元々はTexTransToolのAtlasTextureによるマテリアル結合で発生する不具合の対応のための変更でしたが、結局後にVRCFuryとの組み合わせでなぜか変換処理が行われなかったり、AtlasTextureの設定によっては元の処理順のままの方が良い、というケースが発生していました。
#28: TTTAtlasTextureでマテリアルの結合を行うとVQTによるシェーダーの変更が起こらなくなることがある
#31: 2.4.3 Version breaks compatibility with vrcfury + NDMF builder
こうなってくるとツール側で実行順序を決め打ちすることもできなくなってくるためオプションで実行順を制御できるようになりました。
ただ、TTT AtlasTextureに限って言うとPCとQuestで設定を分けてしまった方が使い勝手が良さそうな気はしています。
下の画像は実際に自分のアバタープロジェクトで使用している設定ですが、VQT GameObject Removerを使ってPCビルドとAndroidビルドでTTT AtlasTextureの設定を使い分けられるようになっています。
PCビルド: ビルド開始時にAtlasTexture_Questが削除され、AtlasTexture_PCだけが処理される。
Androidビルド: ビルド開始時にAtlasTexture_PCが削除され、AtlasTexture_Quest配下にある2つのAtlasTextureだけが処理される。
NDMFを使わない非破壊処理
NDMFのおかげで非破壊改変ツールの実装に必要な処理の多くを省くことができ非常に楽ができていますが、VRCQuestToolsの場合はNDMF登場前からのツールということもあり、引き続きNDMFのない環境でも使用可能にしています。
とはいえ、この場合でも処理によっては非破壊的に適用できた方が都合の良いものがあり、そのうちの一つがネットワークIDの割り当てでした。
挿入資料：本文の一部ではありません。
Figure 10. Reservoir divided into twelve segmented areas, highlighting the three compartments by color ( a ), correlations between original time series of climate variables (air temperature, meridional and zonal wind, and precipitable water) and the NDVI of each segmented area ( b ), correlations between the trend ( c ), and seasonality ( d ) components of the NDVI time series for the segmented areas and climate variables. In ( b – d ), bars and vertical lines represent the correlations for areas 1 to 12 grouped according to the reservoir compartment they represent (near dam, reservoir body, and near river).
単純に、こんなものいちいち手動で割り当ててられないですからね。
NDMFに頼らずに非破壊的な処理を実装するには、IVRCSDKPreprocessAvatarCallbackインターフェースを実装したクラスを作成します。callbackOrderの小さい順で実行されますが、NDMFによる実行順制御がないためこの値は注意して決める必要があります。今の時点で気にかけるべき数値は以下のとおりではないかと思います。
-11000: NDMF
これを基準にするくらいならNDMF内で処理した方が良いですが…
-10000: VRCFury
-1100: LilycalInventory (NDMFなしの場合)
エディタ拡張のローカライズ
今回ロシア語翻訳が追加されたわけですが、内部的にはローカライズの仕組み自体にも変更を入れています。
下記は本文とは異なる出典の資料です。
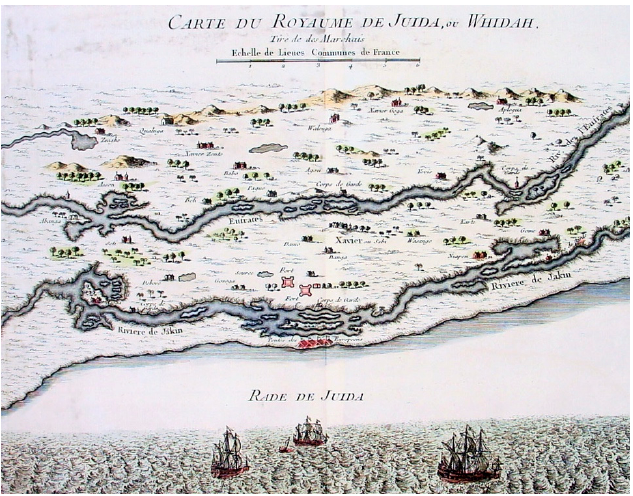
Figure 10. “Carte du Royaume de Juida or Whidah,” from Abbé Provost’s Histoire Générale des Voyages (1746–1759).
元々の仕組みでは、文言を取得するためのabstract classを作成し、言語ごとに実際の文言を返すクラスを実装するという形をとっていました。日本語と英語で作業漏れを防ぎたいという意図がありましたが、言語が増えることで少々無理が出てきそうでした。そこでNDMFやAAOの実装を見てみると.poファイルで文言を管理していました。
実のところ最近まで.poはバイナリファイルだと誤認しており面倒に思い避けていたのですが、特にそんなことはなく(それは実際には.moファイルだったわけですが)、またUnityではLocalizationAssetとしてロードして簡単に扱えるメリットがあったため.poファイルを使ったローカライズを採用することにしました。元々UIから文言を参照するときは前述のabstract classを使用していたため、LocalizationAssetへのアクセスを同じインターフェースでラップすることでコード上の変更を少なくできたのは良い点でした。
おわりに
バグ修正のはずが結果的に機能追加となったわけで、なかなかうまくはいかないものです。まあ常にうまくいくはずはないのですが。本来的な意味での新機能の追加はいつになるやら…構想や小ネタがたまっていく一方です。